[Data records]
- - - - - - -
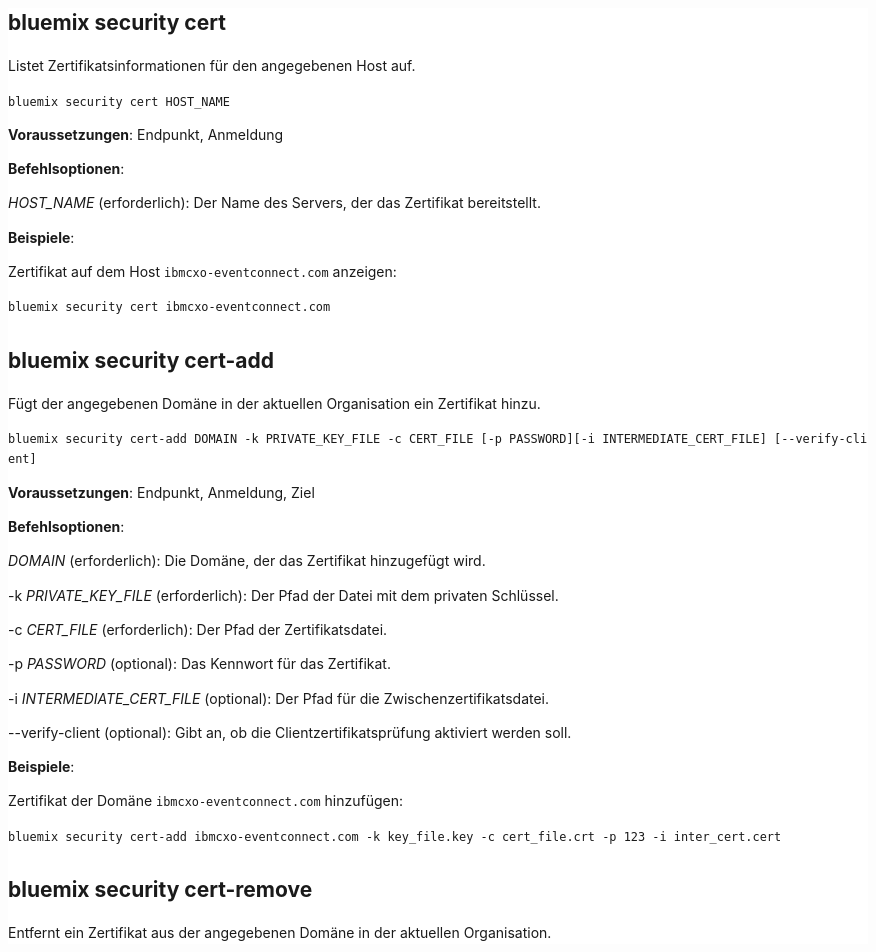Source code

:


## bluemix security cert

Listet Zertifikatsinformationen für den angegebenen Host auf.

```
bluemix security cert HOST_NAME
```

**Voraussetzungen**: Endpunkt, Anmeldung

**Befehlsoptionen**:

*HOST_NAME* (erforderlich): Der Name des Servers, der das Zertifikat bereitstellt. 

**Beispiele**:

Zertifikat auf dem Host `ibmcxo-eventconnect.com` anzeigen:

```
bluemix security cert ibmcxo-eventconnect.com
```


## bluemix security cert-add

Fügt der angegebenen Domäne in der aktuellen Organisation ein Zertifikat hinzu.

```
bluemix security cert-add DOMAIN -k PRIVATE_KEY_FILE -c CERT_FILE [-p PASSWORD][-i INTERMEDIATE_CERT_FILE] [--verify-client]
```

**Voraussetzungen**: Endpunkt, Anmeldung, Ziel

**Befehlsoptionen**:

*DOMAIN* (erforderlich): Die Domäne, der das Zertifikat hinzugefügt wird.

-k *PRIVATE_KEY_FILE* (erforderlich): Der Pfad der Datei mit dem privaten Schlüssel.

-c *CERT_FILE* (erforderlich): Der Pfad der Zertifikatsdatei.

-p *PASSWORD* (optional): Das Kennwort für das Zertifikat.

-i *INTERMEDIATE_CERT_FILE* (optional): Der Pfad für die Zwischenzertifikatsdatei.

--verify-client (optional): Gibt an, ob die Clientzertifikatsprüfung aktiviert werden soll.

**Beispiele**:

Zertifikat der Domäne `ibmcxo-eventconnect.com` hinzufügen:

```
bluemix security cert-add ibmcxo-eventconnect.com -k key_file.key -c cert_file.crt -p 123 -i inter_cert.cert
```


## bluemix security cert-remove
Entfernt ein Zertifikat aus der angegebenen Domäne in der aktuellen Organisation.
- - - - - - -
WHAT NEEDS TO BE DONE:
Look back at the entries above and repeat, unchanged, every line from the line holding "Endpunkt, Anmeldung, Ziel" through the line holding "--verify-client (optional): Gibt".

RESPONSE TO THIS EXERCISE:
**Voraussetzungen**: Endpunkt, Anmeldung, Ziel

**Befehlsoptionen**:

*DOMAIN* (erforderlich): Die Domäne, der das Zertifikat hinzugefügt wird.

-k *PRIVATE_KEY_FILE* (erforderlich): Der Pfad der Datei mit dem privaten Schlüssel.

-c *CERT_FILE* (erforderlich): Der Pfad der Zertifikatsdatei.

-p *PASSWORD* (optional): Das Kennwort für das Zertifikat.

-i *INTERMEDIATE_CERT_FILE* (optional): Der Pfad für die Zwischenzertifikatsdatei.

--verify-client (optional): Gibt an, ob die Clientzertifikatsprüfung aktiviert werden soll.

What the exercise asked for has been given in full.